La Science Fiction

La science fiction est un genre littéraire relativement nouveau, et ayant fait couler beaucoup d'encre. Considéré par ses détracteurs comme un sous-genre commercial de la littérature, quelques livres phares de la SF on malgré tout réussi à passer avec succès l'épreuve des critiques, et à faire connaître ce genre du plus grand nombre. Il faut aussi noter que bien souvent, la Science Fiction est une amante capricieuse : une fois qu'on y a goûté, les autres styles littéraires perdent de leur saveur... Je vous propose ici ma définition de ce style littéraire. Elle est loin d'être complète, comme je manque de temps en ce moment, je vous la livre telle quelle en attendant vos retours.


1) Table d'analyse des récits

Je me suis appuyé pour faire cette analyse de la science fiction sur le diagramme ci-dessus, représentant la justification de l'auteur quant à son récit. Il a été réalisé par Alexandre Drouet, un auteur de science fiction.

a) Justification du récit

La première question à se poser est : l’auteur justifie-t-il les faits qu’il raconte ?

Récit fantastique : L’auteur ne justifie pas les faits qu’il raconte. Dans ce cas il est libre de nous raconter ce qu’il veut. Ce qui se produit n’est pas explicable – et donc étrange, inquiétant, déstabilisant, ou absurde.

Données extraites —
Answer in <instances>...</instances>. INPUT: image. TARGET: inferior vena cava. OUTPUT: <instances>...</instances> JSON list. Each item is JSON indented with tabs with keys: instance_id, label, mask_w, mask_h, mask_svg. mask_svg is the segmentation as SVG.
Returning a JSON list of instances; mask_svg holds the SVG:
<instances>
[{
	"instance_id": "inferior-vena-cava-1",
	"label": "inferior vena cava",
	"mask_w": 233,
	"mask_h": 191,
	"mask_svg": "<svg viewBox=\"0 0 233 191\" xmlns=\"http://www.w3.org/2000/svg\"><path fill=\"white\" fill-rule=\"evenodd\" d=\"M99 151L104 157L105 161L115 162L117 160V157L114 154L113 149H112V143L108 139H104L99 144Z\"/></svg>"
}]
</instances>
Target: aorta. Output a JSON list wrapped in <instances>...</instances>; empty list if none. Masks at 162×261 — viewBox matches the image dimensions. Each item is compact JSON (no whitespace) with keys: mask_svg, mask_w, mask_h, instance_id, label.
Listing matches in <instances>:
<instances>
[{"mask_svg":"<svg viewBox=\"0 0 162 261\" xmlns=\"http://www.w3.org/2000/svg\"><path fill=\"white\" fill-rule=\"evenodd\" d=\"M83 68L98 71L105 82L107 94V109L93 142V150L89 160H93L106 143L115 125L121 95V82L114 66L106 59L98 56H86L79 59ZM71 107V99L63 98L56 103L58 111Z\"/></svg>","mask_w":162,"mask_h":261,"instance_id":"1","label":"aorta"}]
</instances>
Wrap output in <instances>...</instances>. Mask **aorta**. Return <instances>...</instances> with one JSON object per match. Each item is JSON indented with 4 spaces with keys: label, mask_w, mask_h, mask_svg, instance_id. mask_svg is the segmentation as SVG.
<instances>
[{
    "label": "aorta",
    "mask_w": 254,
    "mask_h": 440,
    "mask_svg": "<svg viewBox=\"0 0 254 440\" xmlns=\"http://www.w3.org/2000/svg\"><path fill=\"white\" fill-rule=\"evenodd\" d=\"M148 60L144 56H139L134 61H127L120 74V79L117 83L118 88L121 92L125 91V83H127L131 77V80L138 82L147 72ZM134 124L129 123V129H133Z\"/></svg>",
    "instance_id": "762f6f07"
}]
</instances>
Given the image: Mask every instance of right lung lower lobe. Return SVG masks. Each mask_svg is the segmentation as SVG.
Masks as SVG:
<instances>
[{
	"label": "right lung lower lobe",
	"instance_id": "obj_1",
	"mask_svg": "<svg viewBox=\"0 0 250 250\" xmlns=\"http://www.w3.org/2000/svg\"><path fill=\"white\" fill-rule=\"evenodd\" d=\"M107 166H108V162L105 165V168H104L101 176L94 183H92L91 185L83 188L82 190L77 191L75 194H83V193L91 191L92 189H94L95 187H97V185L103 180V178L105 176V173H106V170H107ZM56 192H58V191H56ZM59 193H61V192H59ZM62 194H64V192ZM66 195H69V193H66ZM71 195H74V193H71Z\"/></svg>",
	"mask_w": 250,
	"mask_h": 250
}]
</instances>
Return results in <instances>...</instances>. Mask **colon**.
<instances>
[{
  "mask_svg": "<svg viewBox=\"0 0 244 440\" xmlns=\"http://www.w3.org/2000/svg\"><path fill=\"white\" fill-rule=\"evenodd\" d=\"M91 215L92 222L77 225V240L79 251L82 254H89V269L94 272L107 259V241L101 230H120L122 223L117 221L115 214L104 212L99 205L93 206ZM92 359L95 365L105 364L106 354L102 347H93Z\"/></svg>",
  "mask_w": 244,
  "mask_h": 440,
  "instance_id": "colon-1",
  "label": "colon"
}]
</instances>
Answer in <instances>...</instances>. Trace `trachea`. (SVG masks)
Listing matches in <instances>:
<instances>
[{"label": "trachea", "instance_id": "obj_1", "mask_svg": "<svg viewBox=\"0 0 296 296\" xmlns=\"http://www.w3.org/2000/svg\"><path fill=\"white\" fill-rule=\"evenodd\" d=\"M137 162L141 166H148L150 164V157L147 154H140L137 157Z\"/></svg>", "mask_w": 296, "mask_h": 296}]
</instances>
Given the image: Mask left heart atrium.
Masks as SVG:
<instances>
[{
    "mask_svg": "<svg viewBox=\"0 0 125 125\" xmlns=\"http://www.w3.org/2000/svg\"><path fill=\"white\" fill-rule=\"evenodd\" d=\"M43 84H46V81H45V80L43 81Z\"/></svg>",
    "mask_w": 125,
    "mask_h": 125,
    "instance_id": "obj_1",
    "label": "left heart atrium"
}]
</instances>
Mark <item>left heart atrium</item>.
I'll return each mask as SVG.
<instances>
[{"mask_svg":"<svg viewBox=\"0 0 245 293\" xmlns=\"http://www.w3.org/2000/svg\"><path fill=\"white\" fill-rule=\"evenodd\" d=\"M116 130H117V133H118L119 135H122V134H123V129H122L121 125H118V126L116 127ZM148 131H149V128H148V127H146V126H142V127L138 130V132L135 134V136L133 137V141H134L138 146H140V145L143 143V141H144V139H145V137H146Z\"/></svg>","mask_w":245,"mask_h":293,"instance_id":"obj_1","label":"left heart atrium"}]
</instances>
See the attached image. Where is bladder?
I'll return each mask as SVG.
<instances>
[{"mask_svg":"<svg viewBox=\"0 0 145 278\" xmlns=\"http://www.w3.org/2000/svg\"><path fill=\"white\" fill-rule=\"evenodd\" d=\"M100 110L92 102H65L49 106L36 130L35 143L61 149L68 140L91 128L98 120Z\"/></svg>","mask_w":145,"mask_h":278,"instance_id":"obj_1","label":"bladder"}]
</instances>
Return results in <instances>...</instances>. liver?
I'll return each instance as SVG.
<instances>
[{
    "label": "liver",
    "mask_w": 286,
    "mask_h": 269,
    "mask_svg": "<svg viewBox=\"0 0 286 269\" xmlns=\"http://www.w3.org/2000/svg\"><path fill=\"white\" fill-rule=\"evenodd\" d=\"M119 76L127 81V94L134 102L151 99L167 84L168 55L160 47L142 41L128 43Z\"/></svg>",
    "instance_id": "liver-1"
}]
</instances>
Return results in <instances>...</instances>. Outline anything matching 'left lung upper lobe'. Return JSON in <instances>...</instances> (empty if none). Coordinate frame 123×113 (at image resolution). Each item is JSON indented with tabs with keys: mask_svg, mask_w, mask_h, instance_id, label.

Consigne — Pouvez-vous reproduire fidèlement le passage du texte sur la science-fiction, de « La première question » jusqu'à « déstabilisant, ou absurde. » ?

Réponse —
La première question à se poser est : l’auteur justifie-t-il les faits qu’il raconte ?

Récit fantastique : L’auteur ne justifie pas les faits qu’il raconte. Dans ce cas il est libre de nous raconter ce qu’il veut. Ce qui se produit n’est pas explicable – et donc étrange, inquiétant, déstabilisant, ou absurde.